KEHF/47 *** Şüphesiz dağları yerle bir edeceğimiz ve yer yüzünü çırılçıplak bir duruma getireceğimiz gün, bir tanesini bırakmadan tüm insanları da mahşerde huzurumuzda mutlaka toplayacağız
KEHF/48 *** Ve hepsi saflar halinde Rabbine sunulduklarında, onlara ‘’ emin olsun ki Biz nasıl yaratıp huzurumuza aldıysak, şimdi de hesap vermek üzere huzurumuzda toplandınız. Oysa siz, vaadimiz olan böyle bir toplanmanın olmayacağını söyleyip duruyordunuz ‘’ diyerek de hatırlatmamızı yapacağız.
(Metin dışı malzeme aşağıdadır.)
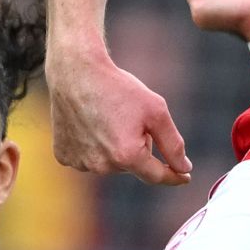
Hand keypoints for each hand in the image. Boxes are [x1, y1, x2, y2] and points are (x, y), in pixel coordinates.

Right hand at [48, 43, 192, 185]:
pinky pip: (88, 158)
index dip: (173, 175)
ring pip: (110, 163)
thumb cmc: (118, 88)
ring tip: (106, 119)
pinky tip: (88, 124)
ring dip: (114, 148)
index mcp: (127, 156)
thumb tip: (184, 168)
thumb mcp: (156, 111)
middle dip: (137, 147)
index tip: (184, 176)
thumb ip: (173, 144)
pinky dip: (92, 146)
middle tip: (129, 118)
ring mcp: (81, 163)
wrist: (76, 72)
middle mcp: (102, 166)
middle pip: (132, 165)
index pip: (156, 176)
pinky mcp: (65, 156)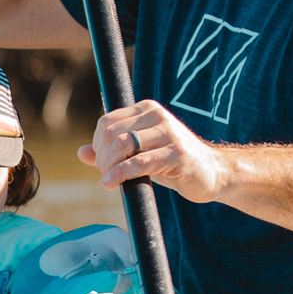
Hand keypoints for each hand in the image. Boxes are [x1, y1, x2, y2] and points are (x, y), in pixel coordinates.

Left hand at [79, 101, 228, 203]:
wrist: (211, 173)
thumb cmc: (172, 163)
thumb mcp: (140, 153)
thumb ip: (111, 151)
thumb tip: (81, 153)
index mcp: (146, 110)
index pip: (106, 123)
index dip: (97, 146)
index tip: (102, 164)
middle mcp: (157, 115)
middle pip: (112, 134)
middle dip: (103, 158)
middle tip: (106, 175)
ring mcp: (169, 133)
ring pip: (123, 146)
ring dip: (110, 167)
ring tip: (110, 181)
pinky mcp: (177, 153)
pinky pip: (140, 162)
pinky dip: (121, 174)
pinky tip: (113, 184)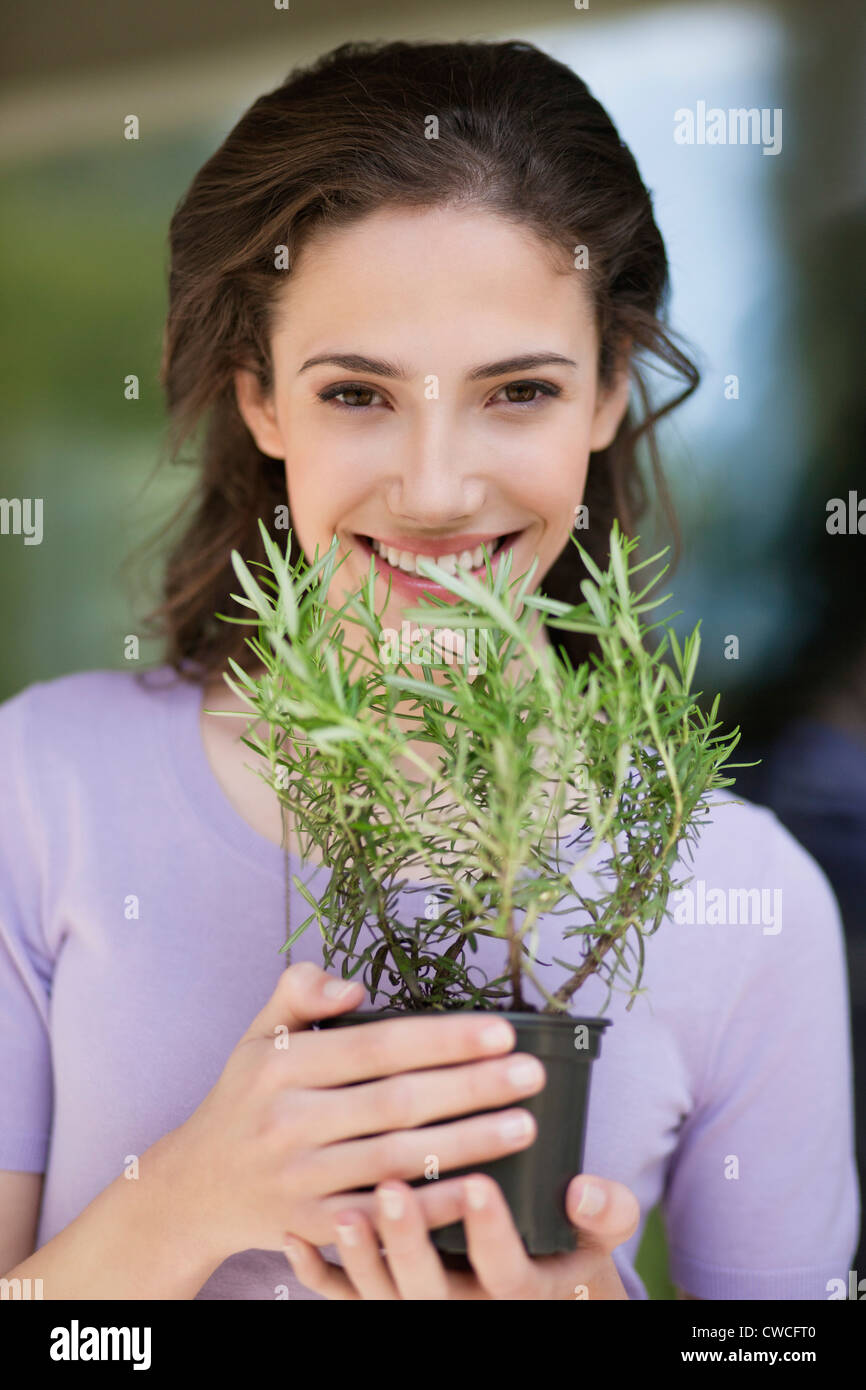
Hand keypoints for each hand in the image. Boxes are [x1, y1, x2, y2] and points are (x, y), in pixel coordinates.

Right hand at [154, 962, 546, 1264]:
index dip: (442, 1039)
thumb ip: (300, 991)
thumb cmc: (243, 1099)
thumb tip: (353, 982)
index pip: (377, 1045)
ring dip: (467, 1144)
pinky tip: (480, 1193)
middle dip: (472, 1088)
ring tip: (525, 1126)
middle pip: (397, 1101)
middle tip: (532, 1075)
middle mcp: (289, 1121)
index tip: (501, 1032)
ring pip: (397, 1159)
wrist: (192, 1189)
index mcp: (283, 1065)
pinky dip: (430, 1208)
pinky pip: (381, 1219)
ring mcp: (299, 1180)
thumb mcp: (258, 1034)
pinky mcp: (309, 1228)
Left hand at [282, 1172, 639, 1299]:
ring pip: (384, 1299)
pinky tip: (293, 1238)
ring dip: (361, 1258)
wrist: (543, 1301)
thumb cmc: (566, 1252)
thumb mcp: (599, 1238)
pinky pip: (348, 1303)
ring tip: (344, 1211)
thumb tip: (585, 1189)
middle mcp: (468, 1309)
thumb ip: (605, 1211)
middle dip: (409, 1241)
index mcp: (520, 1289)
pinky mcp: (389, 1306)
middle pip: (431, 1291)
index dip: (489, 1232)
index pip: (505, 1271)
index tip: (476, 1184)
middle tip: (391, 1189)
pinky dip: (319, 1275)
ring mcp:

------------------------------------------------------------------------------------------
Bu belirlemeler bana ait değildir. Bir ilahiyatçıya da ait değildir. Öğrenciliği de dahil son 50 – 55 yılını başarılı meslek alanı olan Tıp bilimi ile ilgili doktorluk ve akademik çalışmalarının yanında Kur’an’ı anlamaya adamış bir Tıp bilim adamı Nörolog Prof. Dr. Gazi Özdemir’e aittir. Gazi Hoca Arap asıllı olup Hatay 1944 doğumludur. Ana dili Arapça’dır. Kur’an’a bir ilahiyatçı değil, bilim adamı titizliği ve ufku ile yaklaşmıştır. Kur’an’ ile farklı, önemli ve değerli tespitleri vardır. Bu yazımın konusu da bunlardan sadece biridir. Hocamızın Kur’an’la ilgili binlerce sayfa tutarında -- benim bildiğim 7 eseri vardır. Ben Gazi beyi yaklaşık 15 yıl önce ‘’ DİN VE BEYİN ‘’ isimli eseri ile tanıdım. Kur’an ve din eğitimi ve hizmetleri – ücretsiz olmalı – konulu ayet emri uyarınca kitaplarının gelirine el sürmemekte, yine kendisi gibi akademisyen olan çocukları ile birlikte kurduğu -- geliri sınırlı tıp öğrencilerine yardım vakfı ( NÖVAK ) a --bağışlamaktadır. İnternette yayınlanan Kur’an konulu eğitim ve sohbet videoları da vardır. Onun eserleri benim toplam 36 yıllık Kur’an tutkum ve çalışmalarımda son 15 yıldaki en önemli kaynaklarımdır. Allah izin verirse bundan sonra bu kitaplarını detaylı olarak sizlere tanıtacağım.